Monday, November 27, 2006

Anger with Enthusiasm?

I had some many rages inside me, I felt almost catatonic. Depression is anger without the enthusiasm. Fucking A.

I had just finished reading “Geldof in Africa”, a nice little read consisting of
various anecdotes about Sir Bob’s travels. But it all went wrong in the end, he finished with a horrendously upbeat piece about the Live8 concerts of last year and of the 50 billion pledge to help the worlds poorest. Bob was ecstatic, something really had been achieved, a triumph over cynicism, “they” would make sure the 50billion didn’t get squandered by corruption. But who was going to make sure the cash didn’t get mostly squandered on consultants, admin, project delays and downright lack of care on the part of those involved in spending it?

How do you spend your 50billion?

Do you go straight to grassroots, after all the poor are the ones who really know what they need? But this is not sustainable, because in doing so you effectively create a paraellel administrative structure which serves to disempower the local government. After all, who needs to bother with a national health strategy when some philanthropists have decided to build and run a bunch of clinics for you?

Maybe you decide to split the difference and go for a grassroots based project in partnership with the government. Again much of your budget will be taken up with admin costs, specially with those nice fat ex-pat salaries to pay (you do have one of your own running the project, don’t you?), not to mention their travel costs and other benefits. The project funding will be guaranteed for a relatively short amount of time, say two years. Of course it can be extended, but only if results are shown from the initial operation, by which time the ex-pat team lead will have changed and very little of the lessons learned, working relationships and knowledge from the first phase will carry over to the new manager. Or maybe the funds get cancelled due to a policy change back home, activities are stopped and long term impact is dubious – the only guaranteed benefit is to the CV of ex-pat manager. Your local staff will have lived through enough of such scenarios not to bother pushing themselves too hard during the project start up phase. Maybe if you hang around with the same manager for 5 or so years, the local guys will start to trust that you’re in for the long haul. But how often does that happen?

Do you go straight to the national government and provide direct budgetary support? What if there is no functioning government? What if the government has endemic corruption? And what if you realise that even in the case of the functioning, non corrupt government, much of the donation will go on administration costs, endless workshops, transportation, training costs – the “machinery of the state” – and make take years to have a real impact on poverty?

No good deed goes unpunished. Fuck it!
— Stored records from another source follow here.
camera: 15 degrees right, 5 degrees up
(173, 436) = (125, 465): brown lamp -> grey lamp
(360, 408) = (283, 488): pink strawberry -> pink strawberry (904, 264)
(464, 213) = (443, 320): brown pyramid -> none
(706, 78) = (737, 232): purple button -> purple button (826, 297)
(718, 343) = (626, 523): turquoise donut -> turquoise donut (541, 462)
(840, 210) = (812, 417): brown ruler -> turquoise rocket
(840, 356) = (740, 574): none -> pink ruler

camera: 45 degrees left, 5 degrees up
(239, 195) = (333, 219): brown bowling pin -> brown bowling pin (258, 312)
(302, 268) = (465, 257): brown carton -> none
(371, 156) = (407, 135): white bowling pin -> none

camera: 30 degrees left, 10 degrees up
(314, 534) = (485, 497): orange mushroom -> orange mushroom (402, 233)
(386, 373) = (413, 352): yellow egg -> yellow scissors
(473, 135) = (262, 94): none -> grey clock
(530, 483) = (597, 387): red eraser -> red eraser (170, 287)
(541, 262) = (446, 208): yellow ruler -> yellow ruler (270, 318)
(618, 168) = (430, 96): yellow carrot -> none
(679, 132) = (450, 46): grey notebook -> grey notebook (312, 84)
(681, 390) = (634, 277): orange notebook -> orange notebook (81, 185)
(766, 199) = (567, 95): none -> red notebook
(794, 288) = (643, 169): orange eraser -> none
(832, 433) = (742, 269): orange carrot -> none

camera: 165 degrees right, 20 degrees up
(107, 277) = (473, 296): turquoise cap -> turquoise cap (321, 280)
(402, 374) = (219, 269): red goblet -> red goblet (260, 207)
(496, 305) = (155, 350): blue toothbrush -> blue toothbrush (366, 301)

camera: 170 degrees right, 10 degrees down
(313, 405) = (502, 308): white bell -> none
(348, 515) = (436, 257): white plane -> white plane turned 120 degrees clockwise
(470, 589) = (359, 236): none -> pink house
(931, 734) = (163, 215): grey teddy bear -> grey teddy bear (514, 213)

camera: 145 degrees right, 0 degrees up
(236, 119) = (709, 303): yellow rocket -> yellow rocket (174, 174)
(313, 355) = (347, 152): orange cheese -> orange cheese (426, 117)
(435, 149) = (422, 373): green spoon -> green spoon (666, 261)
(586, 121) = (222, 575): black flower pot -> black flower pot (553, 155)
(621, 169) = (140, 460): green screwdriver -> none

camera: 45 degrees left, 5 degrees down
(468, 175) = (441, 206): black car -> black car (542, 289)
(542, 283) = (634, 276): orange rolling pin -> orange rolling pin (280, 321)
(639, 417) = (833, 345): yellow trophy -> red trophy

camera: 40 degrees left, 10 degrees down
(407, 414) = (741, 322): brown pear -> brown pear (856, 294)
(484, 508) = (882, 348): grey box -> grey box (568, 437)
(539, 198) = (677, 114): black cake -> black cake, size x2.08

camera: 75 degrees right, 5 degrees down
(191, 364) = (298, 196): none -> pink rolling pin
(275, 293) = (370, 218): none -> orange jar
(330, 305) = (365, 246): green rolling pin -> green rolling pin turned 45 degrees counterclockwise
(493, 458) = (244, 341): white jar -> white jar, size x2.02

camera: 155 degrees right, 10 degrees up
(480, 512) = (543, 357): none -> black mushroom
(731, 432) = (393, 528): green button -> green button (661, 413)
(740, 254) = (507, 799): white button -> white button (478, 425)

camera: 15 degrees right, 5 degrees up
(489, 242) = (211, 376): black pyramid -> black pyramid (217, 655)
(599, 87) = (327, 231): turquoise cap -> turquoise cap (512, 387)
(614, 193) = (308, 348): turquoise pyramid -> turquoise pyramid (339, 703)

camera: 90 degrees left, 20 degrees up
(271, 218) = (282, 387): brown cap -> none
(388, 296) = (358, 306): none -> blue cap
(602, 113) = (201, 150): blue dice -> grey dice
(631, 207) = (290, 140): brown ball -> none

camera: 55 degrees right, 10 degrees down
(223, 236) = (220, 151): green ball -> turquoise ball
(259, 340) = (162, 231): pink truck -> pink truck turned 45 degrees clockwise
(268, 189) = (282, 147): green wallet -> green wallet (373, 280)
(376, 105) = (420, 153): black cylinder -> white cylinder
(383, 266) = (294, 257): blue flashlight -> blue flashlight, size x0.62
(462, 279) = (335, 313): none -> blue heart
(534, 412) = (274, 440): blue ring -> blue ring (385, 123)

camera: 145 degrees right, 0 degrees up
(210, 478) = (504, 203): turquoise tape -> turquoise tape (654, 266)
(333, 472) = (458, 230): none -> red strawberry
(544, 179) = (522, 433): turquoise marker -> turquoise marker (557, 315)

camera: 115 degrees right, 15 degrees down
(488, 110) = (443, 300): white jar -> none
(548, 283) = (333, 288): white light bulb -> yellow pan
Maybe I need to get off this continent.
But I suspect Africa isn’t the problem, the problem is the West, the structure, those do-gooders who should know better and those desperately under-aware general publics in Western Nations who think throwing money at Africa is the solution. It’s the whole rotten system and no matter where I move I can’t escape that.

God, I’m pathetic…all this impotent rage and all I really wish is that I could go back to a time when I didn’t know about any of this, when I didn’t have to care.

I take it back….I don’t want to know how far down the rabbit hole goes…I’ll have the blue pill, thankyouverymuch. Now!


1 Comments:

Blogger T said...

Thanks for your thoughts. Fuck it, something is wrong with this world.